The incursion of Microsoft or Alphabet does not threaten some companies that are of great interest to funds
Data centers go up, and up, and up. A buying spree led by infrastructure funds has pushed up prices for companies that lease large banks of servers. Post-pandemic demand for data, coupled with cheap financing, should support deal valuations.
In recent years, infrastructure investors have snapped up data center firms like CyrusOne and Switch. Funds such as EQT and KKR are pursuing Global Switch, Bloomberg reported in August, potentially valuing the London-based group at $10 billion, or 34 times 2021 EBITDA.
Short seller Jim Chanos points out that Microsoft, Amazon and Alphabet are building their own data processing facilities. Each company was operating 60 or more data centers at the end of 2021, according to Synergy Research. That is a threat to operators that have the tech giants as clients. CyrusOne – acquired by Global Switch suitor KKR for $15 billion in November 2021 – gets 19% of its revenue from Microsoft.

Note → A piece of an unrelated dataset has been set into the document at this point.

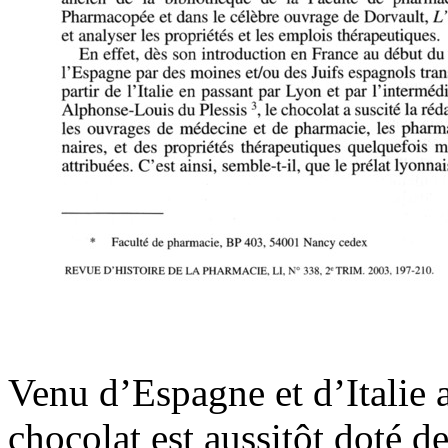
Venu d’Espagne et d’Italie
chocolat est aussitôt doté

But this gloomy thesis has not yet materialized. The pandemic has skyrocketed demand for facilities that host data online, while supply chain shortages have made it difficult to install new capacity. In Chicago, the cost of renting space in a data center for large deployments increased 14% from the end of 2021 to the beginning of 2022, according to JLL. Vacancy rates at Illinois town centers fell from more than 9% in 2021 to 5.6% in 2022. In Northern Virginia, the nation’s largest data center market by capacity, vacancies have fallen to 1.2%, according to datacenterHawk. Rents in Europe, where Global Switch has most of its facilities, are more moderate. Even there, however, temporary moratoriums on new buildings and other planning controls are restricting expansion.
New forms of financing add to the waste. When Blackstone bought QTS Realty Trust for $10 billion last year, it issued bonds secured by the target’s data centers. These mortgage-backed loans are based on a percentage of the value of the company’s assets, rather than a multiple of its cash flow, effectively increasing the available leverage. Blackstone raised $3.2bn in an offering, which is more than 10x QTS’s 2020 EBITDA. It’s well above the 6x limit for leveraged loans advised by regulatory guidelines. If the company’s revenue growth and margins hold up and Blackstone folds in five years, the additional debt could help raise the acquiring company’s IRR by three percentage points, we estimate.
When supply catches up with demand, tech giants will pose a threat to independent data center operators. But for buying companies, the combination of immediate growth and large doses of leverage can keep the party going.